I’m trying to convert model using this config
conf = QConfig(
activation=Quantizers.FakeQuantize.with_args(
observer=Observers.MovingAverageMinMaxObserver.with_args(
dtype=torch.qint8),
qscheme=torch.per_tensor_symmetric,
quant_min=-127,
quant_max=127,
dtype=torch.qint8
),
weight=Quantizers.FakeQuantize.with_args(
observer=Observers.MovingAveragePerChannelMinMaxObserver,
quant_min=-127,
quant_max=127,
dtype=torch.qint8,
qscheme=torch.per_channel_symmetric,
reduce_range=False,
ch_axis=0
))
It works for quint8 activations, but not for int8. I checked this readme pytorch/torch/ao/quantization/fx at master · pytorch/pytorch · GitHub and found this description of observers insertion.
QuantDeQuantStubs are inserted based on the qconfig_mapping
provided by users. Also we have a backend_config that specifies the configs that are supported by the backend. In this step, we will
- Check if
qconfig_mapping
is compatible withbackend_config
or not, if user requested a qconfig that is not compatible withbackend_config
, we’ll not insert observers for the operator, the config would just be ignored. - Insert observer for the input and output of the subgraph, based on the
qconfig_mapping
(what user requested) and thebackend_config
(how the operator should be observed in a backend).

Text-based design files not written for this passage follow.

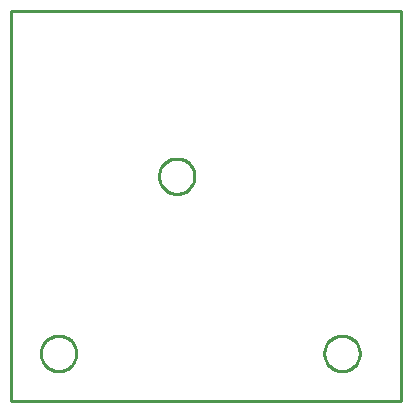
<source format=gbr>
G04 EAGLE Gerber RS-274X export*
G75*
%MOMM*%
%FSLAX34Y34*%
%LPD*%
%IN*%
%IPPOS*%
%AMOC8*
5,1,8,0,0,1.08239X$1,22.5*%
G01*
%ADD10C,0.254000*%


D10*
X0Y0D02*
X330000Y0D01*
X330000Y330000D01*
X0Y330000D01*
X0Y0D01*
X55000Y39464D02*
X54924Y38396D01*
X54771Y37335D01*
X54543Y36288D01*
X54241Y35260D01*
X53867Y34256D01*
X53422Y33281D01*
X52908Y32341D01*
X52329Y31440D01*
X51687Y30582D01*
X50985Y29772D01*
X50228Y29015D01*
X49418Y28313D01*
X48560Y27671D01*
X47659Y27092D01*
X46719Y26578D01*
X45744Y26133D01*
X44740Y25759D01*
X43712Y25457D01*
X42665Y25229D01*
X41604Y25076D01*
X40536Y25000D01*
X39464Y25000D01*
X38396Y25076D01*
X37335Y25229D01*
X36288Y25457D01*
X35260Y25759D01*
X34256Y26133D01*
X33281Y26578D01*
X32341Y27092D01*
X31440Y27671D01*
X30582Y28313D01*
X29772Y29015D01*
X29015Y29772D01*
X28313Y30582D01*
X27671Y31440D01*
X27092Y32341D01*
X26578Y33281D01*
X26133Y34256D01*
X25759Y35260D01*
X25457Y36288D01*
X25229Y37335D01*
X25076Y38396D01*
X25000Y39464D01*
X25000Y40536D01*
X25076Y41604D01*
X25229Y42665D01*
X25457Y43712D01*
X25759Y44740D01*
X26133Y45744D01*
X26578Y46719D01*
X27092Y47659D01*
X27671Y48560D01*
X28313Y49418D01*
X29015Y50228D01*
X29772Y50985D01*
X30582Y51687D01*
X31440Y52329D01*
X32341Y52908D01*
X33281Y53422D01*
X34256Y53867D01*
X35260Y54241D01*
X36288Y54543D01*
X37335Y54771D01*
X38396Y54924D01*
X39464Y55000D01*
X40536Y55000D01*
X41604Y54924D01*
X42665Y54771D01*
X43712Y54543D01*
X44740Y54241D01*
X45744Y53867D01*
X46719Y53422D01*
X47659Y52908D01*
X48560Y52329D01*
X49418Y51687D01*
X50228Y50985D01*
X50985Y50228D01*
X51687Y49418D01*
X52329Y48560D01*
X52908Y47659D01*
X53422Y46719D01*
X53867Y45744D01*
X54241Y44740D01*
X54543Y43712D01*
X54771Y42665D01*
X54924Y41604D01*
X55000Y40536D01*
X55000Y39464D01*
X295000Y39464D02*
X294924Y38396D01*
X294771Y37335D01*
X294543Y36288D01*
X294241Y35260D01*
X293867Y34256D01*
X293422Y33281D01*
X292908Y32341D01*
X292329Y31440D01*
X291687Y30582D01*
X290985Y29772D01*
X290228Y29015D01*
X289418Y28313D01*
X288560Y27671D01*
X287659Y27092D01*
X286719Y26578D01*
X285744Y26133D01*
X284740Y25759D01*
X283712Y25457D01*
X282665Y25229D01*
X281604Y25076D01*
X280536Y25000D01*
X279464Y25000D01*
X278396Y25076D01*
X277335Y25229D01*
X276288Y25457D01*
X275260Y25759D01*
X274256Y26133D01*
X273281Y26578D01*
X272341Y27092D01*
X271440Y27671D01*
X270582Y28313D01*
X269772Y29015D01*
X269015Y29772D01*
X268313Y30582D01*
X267671Y31440D01*
X267092Y32341D01*
X266578Y33281D01*
X266133Y34256D01*
X265759Y35260D01*
X265457Y36288D01*
X265229Y37335D01*
X265076Y38396D01*
X265000Y39464D01*
X265000Y40536D01*
X265076Y41604D01*
X265229Y42665D01*
X265457Y43712D01*
X265759Y44740D01*
X266133Y45744D01*
X266578Y46719D01*
X267092Y47659D01*
X267671Y48560D01*
X268313Y49418D01*
X269015Y50228D01*
X269772Y50985D01*
X270582Y51687D01*
X271440Y52329D01*
X272341Y52908D01*
X273281Y53422D01*
X274256Y53867D01*
X275260Y54241D01*
X276288Y54543D01*
X277335Y54771D01*
X278396Y54924D01*
X279464Y55000D01*
X280536Y55000D01*
X281604Y54924D01*
X282665Y54771D01*
X283712Y54543D01*
X284740Y54241D01*
X285744Y53867D01*
X286719Y53422D01*
X287659Y52908D01*
X288560Y52329D01*
X289418Y51687D01*
X290228Y50985D01*
X290985Y50228D01*
X291687Y49418D01*
X292329Y48560D01*
X292908Y47659D01*
X293422Y46719D01*
X293867Y45744D01*
X294241Y44740D01*
X294543Y43712D01*
X294771Y42665D01*
X294924Y41604D01*
X295000Y40536D01*
X295000Y39464D01*
X155000Y189464D02*
X154924Y188396D01*
X154771Y187335D01*
X154543Y186288D01*
X154241Y185260D01*
X153867Y184256D01*
X153422Y183281D01*
X152908Y182341D01*
X152329Y181440D01*
X151687Y180582D01*
X150985Y179772D01*
X150228Y179015D01*
X149418Y178313D01*
X148560Y177671D01*
X147659Y177092D01*
X146719Y176578D01*
X145744Y176133D01*
X144740Y175759D01*
X143712Y175457D01*
X142665Y175229D01*
X141604Y175076D01*
X140536Y175000D01*
X139464Y175000D01*
X138396Y175076D01*
X137335Y175229D01*
X136288Y175457D01*
X135260Y175759D01*
X134256Y176133D01*
X133281Y176578D01*
X132341Y177092D01*
X131440Y177671D01*
X130582Y178313D01*
X129772Y179015D01*
X129015Y179772D01*
X128313Y180582D01*
X127671Y181440D01*
X127092Y182341D01*
X126578Y183281D01*
X126133Y184256D01*
X125759Y185260D01*
X125457Y186288D01*
X125229Y187335D01*
X125076Y188396D01*
X125000Y189464D01*
X125000Y190536D01*
X125076Y191604D01*
X125229Y192665D01*
X125457Y193712D01*
X125759Y194740D01*
X126133Y195744D01*
X126578Y196719D01*
X127092Y197659D01*
X127671Y198560D01*
X128313Y199418D01*
X129015Y200228D01*
X129772Y200985D01*
X130582Y201687D01*
X131440Y202329D01*
X132341Y202908D01*
X133281Y203422D01*
X134256Y203867D01*
X135260Y204241D01*
X136288Y204543D01*
X137335Y204771D01*
X138396Y204924D01*
X139464Y205000D01*
X140536Y205000D01*
X141604Y204924D01*
X142665Y204771D01*
X143712Y204543D01*
X144740Y204241D01*
X145744Y203867D01*
X146719Y203422D01*
X147659Y202908D01*
X148560Y202329D01*
X149418Y201687D01*
X150228Y200985D01*
X150985Y200228D01*
X151687Y199418D01*
X152329Y198560D01*
X152908Y197659D01*
X153422Y196719D01*
X153867Y195744D01*
X154241Y194740D01*
X154543Y193712D01*
X154771Y192665D01*
X154924Y191604D01*
X155000Y190536D01*
X155000Y189464D01*
M02*

</source>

After i checked if default backends configs support qint8 data type. Qnnpack should support qint8 feature maps because of following configuration in pytorch/qnnpack.py at master · pytorch/pytorch · GitHub :
qnnpack_act_qint8_scale_min_2_neg_12 = DTypeWithConstraints(
dtype=torch.qint8,
scale_min_lower_bound=2 ** -12,
)
qnnpack_weighted_op_qint8_symmetric_dtype_config = DTypeConfig(
input_dtype=qnnpack_act_qint8_scale_min_2_neg_12,
output_dtype=qnnpack_act_qint8_scale_min_2_neg_12,
weight_dtype=qnnpack_weight_qint8_neg_127_to_127_scale_min_2_neg_12,
bias_dtype=torch.float,
)
qnnpack_default_op_qint8_symmetric_dtype_config = DTypeConfig(
input_dtype=qnnpack_act_qint8_scale_min_2_neg_12,
output_dtype=qnnpack_act_qint8_scale_min_2_neg_12,
)
And this configs added into qnnpack backend config.
Also i set backend by command: torch.backends.quantized.engine=“qnnpack”
Why my model not converted by observers?